2

I'm building my own maximum likelihood estimator that estimates the parameters associated with the mean and standard deviation. On simulated data my function works when the true mean is a linear function and the standard deviation is constant. However, if the mean structure is polynomial my function cannot recover the true parameters. Can anybody point me to a solution?

I'm aware there are plenty of existing functions for estimating means and SDs. I'm not interested in them, I'm interested in why my function is not working.

Below is a reproducible example where my model does not recover the true standard deviation (true sd = 1.648, mysd = 4.184123)

*Edit: added library()

library(tidyverse)
my_poly_loglik <- function(pars, #parameters 
                           outcome, #outcome variable
                           poly_mean){ #data frame of polynomials
  
  #modelling the mean - adding intercept column
  mean_mdl = cbind(1, poly_mean) %*% pars[1:(ncol(poly_mean) + 1)]

  #modelling the standard deviation on exponential scale
  sd_mdl = exp(pars[length(pars)])
  
  #computing log likelihood
  sum_log_likelihood <- sum(dnorm(outcome,
                                  mean = mean_mdl,
                                  sd = sd_mdl, 
                                  log = TRUE), 
                            na.rm = TRUE)
  #since optim() is minimizing we want the -log likelihood
  return(-sum_log_likelihood)
}


#Generate data
set.seed(103)
n <- 100000 #100k obs
z <- runif(n, min = 0.1, max = 40) #independent variable sampled uniformly
mean <- 10 + 0.2 * z + 0.4 * z^2  #mean structure
sd = exp(0.5) #constant SD
y <- rnorm(n,mean, sd)
#Visualizing simulated data
#plot(z,mean) 
#plot(z,sd)
#plot(z,y)
mydf = data.frame(z,y)


#Defining polynomials
polymean = cbind(z, z^2)
#Initial values. 2 extra for mean_intercept and SD
pars = rep(0, ncol(polymean) + 2) 
#Optimising my likelihood function
optim_res <- optim(pars, 
                   fn = my_poly_loglik, 
                   outcome = mydf$y,
                   poly_mean = polymean) 
if (optim_res$convergence != 0) stop("optim_res value is not 0!")

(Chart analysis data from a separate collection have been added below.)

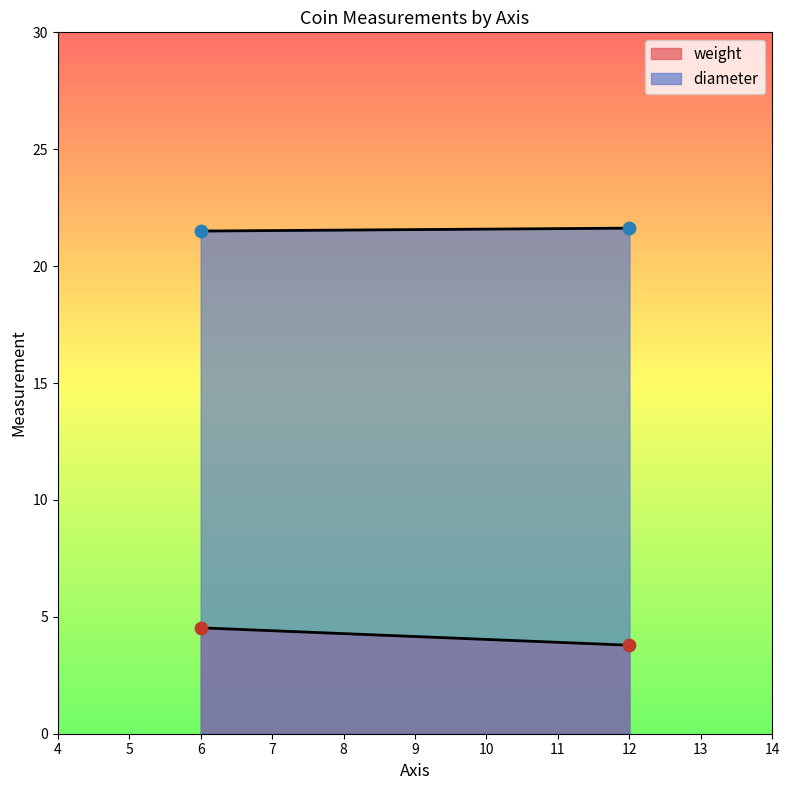

Which series has the largest total across all categories?

diameter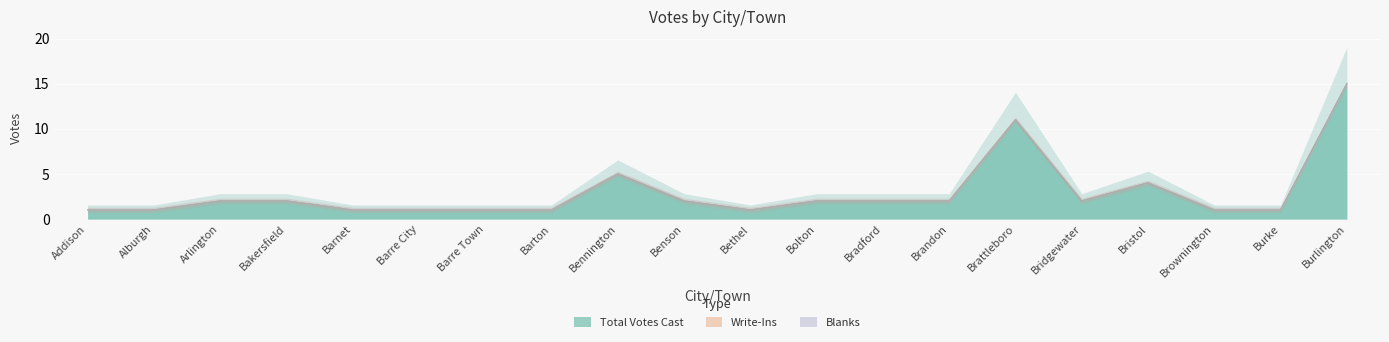

Is the value of Total Votes Cast at Barton greater than the value of Write-Ins at Barnet?

Yes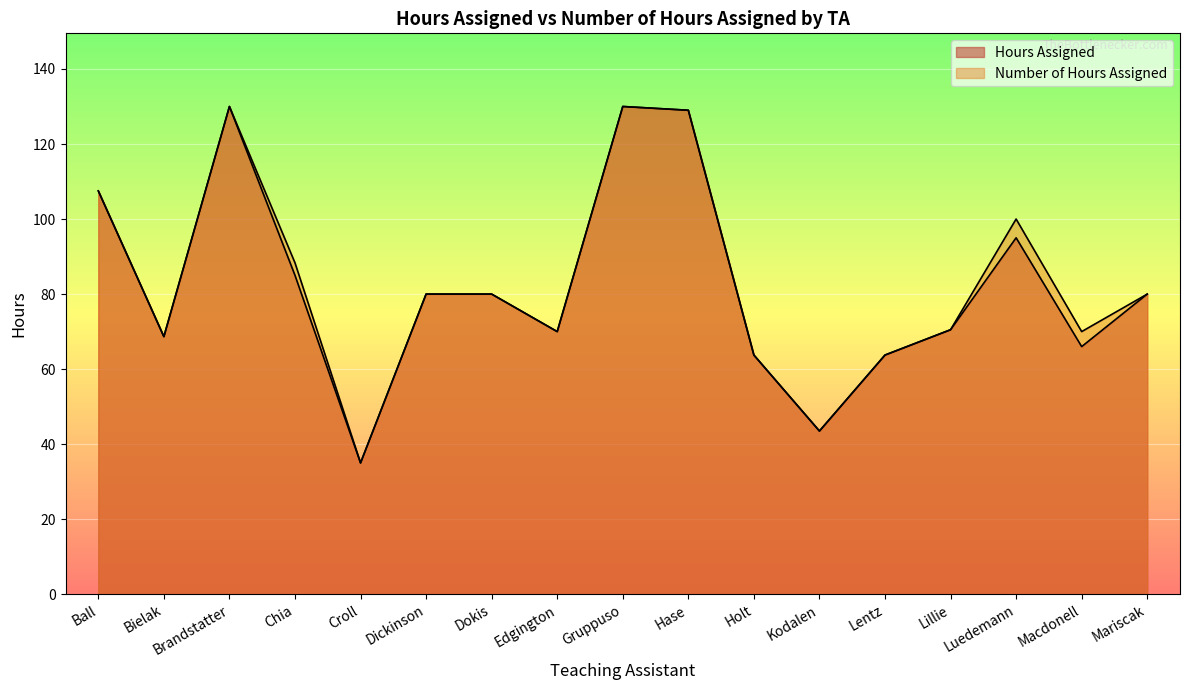

What is the difference between the Number of Hours Assigned values at Lentz and Lillie?

6.8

#comparing my function to the real parameter
plot_df = data.frame("mymean" = optim_res$par[1] + (polymean %*% optim_res$par[2:3]),
                     "truemean" = mean,
                     "z" = z)
#my mean (black) and true mean (red)
plot_df %>% 
  ggplot(aes(x = z, y = mymean)) +
  geom_line() +
  geom_line(aes(y = truemean), color = "red")
#Works!

#my SD and true SD - PROBLEM!
sd #true sd
exp(optim_res$par[length(optim_res$par)]) #my sd

WiggyStardust
  • 182
  • 1
  • 10

1 Answers1

2

this is not a complete solution but it might help others find the correct answer.

The code looks good overall and the issue emerges only with a high range of the z values. In fact, scaling them or generating data from a considerably lower range leads to the correct solution. Furthermore, checking the hessian shows that the covariance matrix of the estimates is not positive semidefinite and slightly reducing the range results in correlations of the mean parameters close to 1. (This is a bit puzzling since a normal linear model with the same parametrization does not suffer from the same issue -- I know it does not optimize the likelihood directly, but still a bit unintuitive to me).

So, a temporal solution might be rescaling the predictors / using an orthogonal parametrization? But that does not really explain core of the issue.